TEXT PASSAGE —
"""

When there are more software threads than hardware threads, the
operating system typically resorts to round robin scheduling. The
scheduler gives each software thread a short turn, called a time slice,
to run on one of the hardware threads.
When a software thread's time slice runs out, the scheduler
preemptively suspends the thread in order to run another software
thread on the same hardware thread. The software thread freezes in time
until it gets another time slice.
Time slicing ensures that all software threads make some progress.
Otherwise, some software threads might hog all the hardware threads and
starve other software threads. However, this equitable distribution of
hardware threads incurs overhead. When there are too many software
threads, the overhead can severely degrade performance. There are
several kinds of overhead, and it helps to know the culprits so you can
spot them when they appear.
Thread register
state. The most obvious overhead is the process of saving and
restoring a thread's register state. Suspending a software thread
requires saving the register values of the hardware thread, so the
values can be restored later, when the software thread resumes on its
next time slice. Typically, thread schedulers allocate big enough time
slices so that the save/restore overheads for registers are
insignificant, so this obvious overhead is in fact not much of a
concern.

"""

COLLECTED DATA —
"""

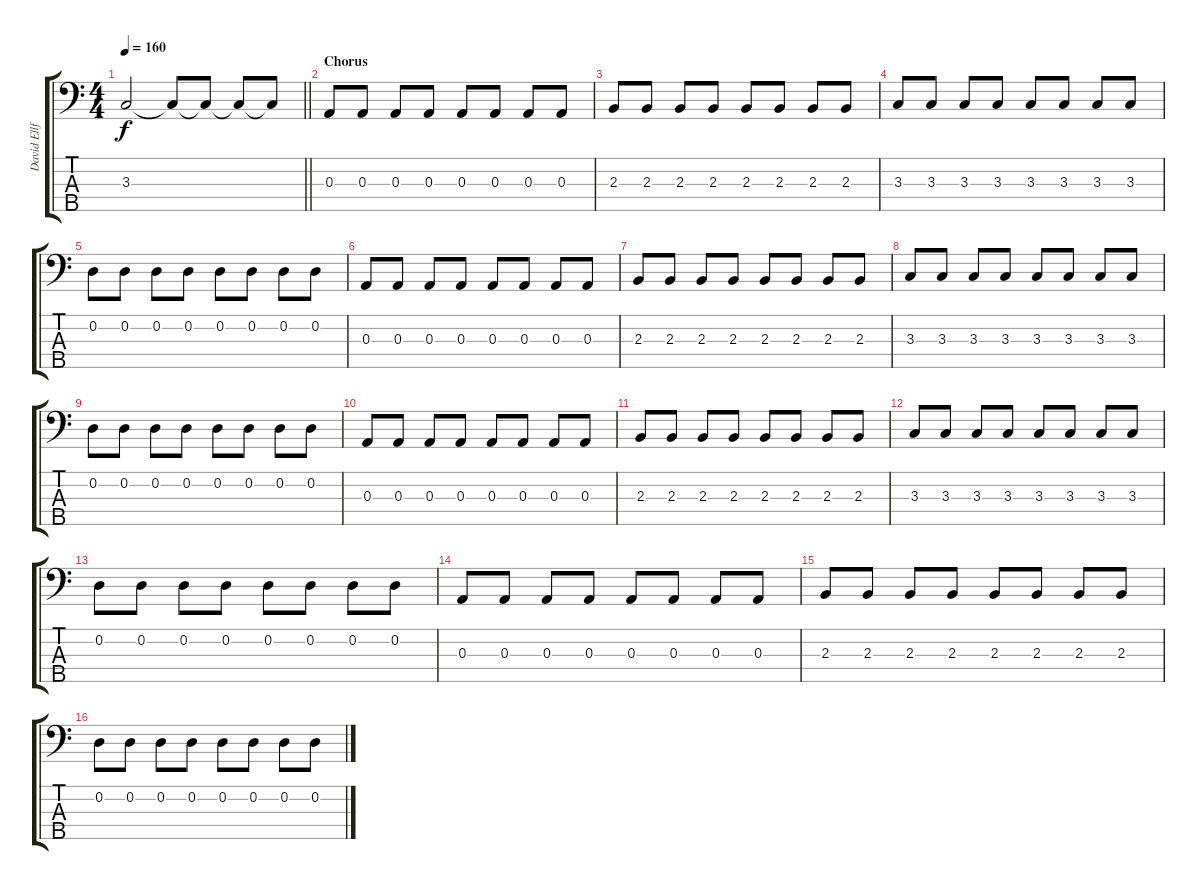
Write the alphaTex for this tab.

"""

REQUIREMENTS —
- a) In the passage on thread scheduling, what is the short turn the scheduler gives each software thread on a hardware thread called?
- b) Write a continuation of the passage on thread scheduling, starting right after its final sentence.

OUTPUTS BY TASK —
- a) A time slice.

- b)
A more subtle overhead of time slicing is saving and restoring a
thread's cache state. Modern processors rely heavily on cache memory,
which can be about 10 to 100 times faster than main memory. Accesses
that hit in cache are not only much faster; they also consume no
bandwidth of the memory bus. Caches are fast, but finite.
When the cache is full, a processor must evict data from the cache
to make room for new data. Typically, the choice for eviction is the
least recently used data, which more often than not is data from an
earlier time slice. Thus threads tend to evict each other's data. The
net effect is that too many threads hurt performance by fighting each
other for cache.